Das Projekt wurde in allen finanztechnischen Belangen wie der Kontoführung, der Übernahme der Verwaltungskosten oder dem Geldtransfer nach Äthiopien von den Päpstlichen Missionswerken missio unterstützt.
Öffentlichkeitsarbeit fand bei Standaktionen statt, zum Beispiel auf dem Frankfurter Stadtkirchenfest,[16] aber auch im Internet, zum Beispiel auf Facebook und der Spendenplattform betterplace.org,[9] und in Medien wie Radio Horeb.
In Äthiopien wurde das Projekt seit 2011 als OVC-Projekt durchgeführt[4] und vom Adigrat Diocesan Catholic Secretariat (ADCS) des Bistums Adigrat vor Ort betreut. Schirmherr war der Diözesanbischof Tesfay Medhin.[17] Das OVC-Projekt war in besonders von Armut betroffenen Gebieten tätig.

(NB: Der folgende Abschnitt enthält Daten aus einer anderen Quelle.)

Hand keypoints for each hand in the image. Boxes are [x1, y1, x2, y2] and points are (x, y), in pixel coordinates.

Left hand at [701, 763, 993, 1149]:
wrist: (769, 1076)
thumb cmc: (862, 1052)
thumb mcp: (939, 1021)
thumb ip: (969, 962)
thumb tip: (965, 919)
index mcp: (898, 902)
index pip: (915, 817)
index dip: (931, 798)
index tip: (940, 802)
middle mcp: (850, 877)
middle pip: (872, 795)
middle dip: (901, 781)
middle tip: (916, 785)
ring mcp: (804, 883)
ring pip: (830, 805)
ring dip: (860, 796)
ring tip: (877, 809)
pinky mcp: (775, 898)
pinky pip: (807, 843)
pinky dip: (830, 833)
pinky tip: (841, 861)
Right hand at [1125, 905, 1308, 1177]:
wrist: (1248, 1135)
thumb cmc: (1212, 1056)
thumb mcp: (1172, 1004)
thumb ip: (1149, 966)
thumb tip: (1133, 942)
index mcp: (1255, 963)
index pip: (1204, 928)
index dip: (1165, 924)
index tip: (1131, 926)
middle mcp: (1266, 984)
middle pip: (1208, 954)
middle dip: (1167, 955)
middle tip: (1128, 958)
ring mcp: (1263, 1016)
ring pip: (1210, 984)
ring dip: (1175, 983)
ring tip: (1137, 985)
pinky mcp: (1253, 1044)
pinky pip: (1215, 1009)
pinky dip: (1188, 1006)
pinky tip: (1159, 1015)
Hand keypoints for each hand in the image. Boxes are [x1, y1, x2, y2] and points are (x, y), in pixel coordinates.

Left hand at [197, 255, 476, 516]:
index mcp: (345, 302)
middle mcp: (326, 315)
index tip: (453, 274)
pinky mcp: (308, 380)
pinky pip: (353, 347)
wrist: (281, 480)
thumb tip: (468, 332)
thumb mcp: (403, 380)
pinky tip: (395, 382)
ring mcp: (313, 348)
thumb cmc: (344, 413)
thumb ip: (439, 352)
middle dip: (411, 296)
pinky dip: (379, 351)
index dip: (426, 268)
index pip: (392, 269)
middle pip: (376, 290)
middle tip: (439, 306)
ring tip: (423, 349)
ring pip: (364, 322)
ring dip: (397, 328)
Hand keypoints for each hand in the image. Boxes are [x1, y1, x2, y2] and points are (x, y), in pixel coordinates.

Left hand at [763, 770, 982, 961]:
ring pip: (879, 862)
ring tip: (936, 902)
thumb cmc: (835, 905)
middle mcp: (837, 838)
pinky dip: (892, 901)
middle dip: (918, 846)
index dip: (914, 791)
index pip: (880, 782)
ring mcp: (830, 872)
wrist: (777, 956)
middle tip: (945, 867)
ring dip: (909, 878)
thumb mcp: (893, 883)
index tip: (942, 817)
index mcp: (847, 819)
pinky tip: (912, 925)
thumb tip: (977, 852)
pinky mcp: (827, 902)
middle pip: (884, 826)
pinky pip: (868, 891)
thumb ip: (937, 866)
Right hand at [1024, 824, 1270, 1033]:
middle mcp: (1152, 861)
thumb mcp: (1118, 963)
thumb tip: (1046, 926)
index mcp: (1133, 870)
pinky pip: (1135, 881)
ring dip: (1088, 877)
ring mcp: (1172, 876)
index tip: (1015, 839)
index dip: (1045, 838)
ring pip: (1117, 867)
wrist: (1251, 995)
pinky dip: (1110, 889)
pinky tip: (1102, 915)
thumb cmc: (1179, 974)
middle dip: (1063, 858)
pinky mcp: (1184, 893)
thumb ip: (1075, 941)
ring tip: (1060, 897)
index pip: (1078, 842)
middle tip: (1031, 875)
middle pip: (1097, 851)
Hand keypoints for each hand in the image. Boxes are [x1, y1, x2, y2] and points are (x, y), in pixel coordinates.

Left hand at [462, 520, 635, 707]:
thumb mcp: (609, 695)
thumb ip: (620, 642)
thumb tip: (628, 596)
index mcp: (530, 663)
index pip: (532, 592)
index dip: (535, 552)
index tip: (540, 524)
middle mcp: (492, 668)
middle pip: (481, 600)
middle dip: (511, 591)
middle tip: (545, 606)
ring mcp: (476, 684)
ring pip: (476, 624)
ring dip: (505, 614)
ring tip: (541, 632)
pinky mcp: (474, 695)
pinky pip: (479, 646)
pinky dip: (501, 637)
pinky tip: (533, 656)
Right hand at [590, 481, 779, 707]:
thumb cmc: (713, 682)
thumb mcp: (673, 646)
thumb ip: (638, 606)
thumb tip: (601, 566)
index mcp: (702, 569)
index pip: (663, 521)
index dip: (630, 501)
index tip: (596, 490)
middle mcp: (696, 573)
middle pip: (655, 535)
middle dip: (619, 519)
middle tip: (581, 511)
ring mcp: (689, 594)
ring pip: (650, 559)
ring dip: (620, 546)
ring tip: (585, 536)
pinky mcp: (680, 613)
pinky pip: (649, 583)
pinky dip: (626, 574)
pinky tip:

Der Projektkoordinator des ADCS, Woldemariam Besirat, wählte die Stipendiaten aus und stand ihnen während ihrer Ausbildung als Ansprechpartner zur Verfügung.[4] Er organisierte im Rahmen von Stipendiatentreffen auch Workshops zu Themen wie AIDS oder den Folgen von Auswanderung und Flucht.